Das Wartungskonzept soll eine wöchentliche Sichtkontrolle und Reinigung beinhalten und kann laut Stadtverwaltung durch den Betriebshof oder einen externen Dienstleister erfolgen. Sowohl vor der Erstinbetriebnahme als auch vor der jährlichen Wiederinbetriebnahme im Frühjahr müssen die Trinkbrunnen gereinigt, desinfiziert und beprobt werden. Weiterhin sind monatliche Wasserqualitätskontrollen durch das Gesundheitsamt gesetzlich vorgeschrieben. Zudem muss die Blockbatterie für die Spülschaltung ausgetauscht werden (entfällt bei einem Modell mit Solarschaltung).
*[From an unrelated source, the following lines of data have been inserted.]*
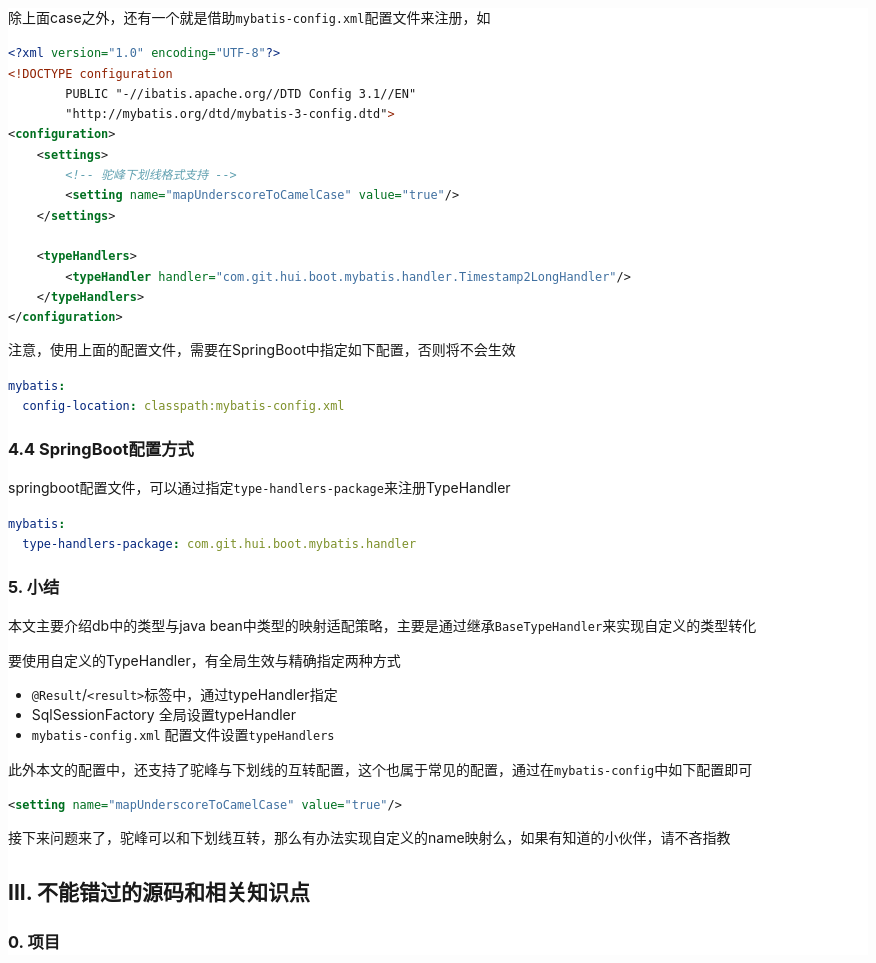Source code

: 除上面case之外，还有一个就是借助`mybatis-config.xml`配置文件来注册，如

```xml
<?xml version="1.0" encoding="UTF-8"?>
<!DOCTYPE configuration
        PUBLIC "-//ibatis.apache.org//DTD Config 3.1//EN"
        "http://mybatis.org/dtd/mybatis-3-config.dtd">
<configuration>
    <settings>
        <!-- 驼峰下划线格式支持 -->
        <setting name="mapUnderscoreToCamelCase" value="true"/>
    </settings>

    <typeHandlers>
        <typeHandler handler="com.git.hui.boot.mybatis.handler.Timestamp2LongHandler"/>
    </typeHandlers>
</configuration>
```

注意，使用上面的配置文件，需要在SpringBoot中指定如下配置，否则将不会生效

```yaml
mybatis:
  config-location: classpath:mybatis-config.xml
```

### 4.4 SpringBoot配置方式

springboot配置文件，可以通过指定`type-handlers-package`来注册TypeHandler

```yaml
mybatis:
  type-handlers-package: com.git.hui.boot.mybatis.handler
```

### 5. 小结

本文主要介绍db中的类型与java bean中类型的映射适配策略，主要是通过继承`BaseTypeHandler`来实现自定义的类型转化

要使用自定义的TypeHandler，有全局生效与精确指定两种方式

- `@Result`/`<result>`标签中，通过typeHandler指定
- SqlSessionFactory 全局设置typeHandler
- `mybatis-config.xml` 配置文件设置`typeHandlers`

此外本文的配置中，还支持了驼峰与下划线的互转配置，这个也属于常见的配置，通过在`mybatis-config`中如下配置即可

```xml
<setting name="mapUnderscoreToCamelCase" value="true"/>
```

接下来问题来了，驼峰可以和下划线互转，那么有办法实现自定义的name映射么，如果有知道的小伙伴，请不吝指教


## III. 不能错过的源码和相关知识点

### 0. 项目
Die Kosten pro Trinkwasserbrunnen werden, je nach Modell, auf 5000 bis 10.000 Euro pro Stück geschätzt. Für die Inbetriebnahme des Brunnens kommen weitere 4000 Euro dazu, für die Erstellung oder Erneuerung des Wasseranschlusses 1579 Euro. Des Weiteren fallen laut Stadtverwaltung für die Wartung 2080 Euro im Jahr an, für die Hygiene 1500 Euro im Jahr und für Wasser- und Abwasserkosten noch einmal 122 Euro im Jahr.

Auch soll geprüft werden, ob für die Trinkwasserbrunnen Fördergelder beantragt werden können.

CDU/FDP ist gegen eigene Trinkbrunnen – und schlägt Alternative vor

Kurz vor der Sitzung hat die CDU/FDP-Gruppe im Auricher Stadtrat beantragt, dass die Stadt auf eigene Brunnen verzichtet – und sich stattdessen der bundesweiten „Refill“-Aktion anschließt. Die Idee: Geschäfte mit „Refill“-Aufkleber bieten kostenfreies Leitungswasser für jedes mitgebrachte Trinkgefäß an. Voraussetzung für eine solche „Refill“-Station sind feste Öffnungszeiten und eine Flaschenfüllmöglichkeit über das Personal oder durch Selbstbedienung der Kunden. So könnten zum Beispiel Apotheken, Cafes, das Rathaus oder andere Einzelhandelsgeschäfte teilnehmen.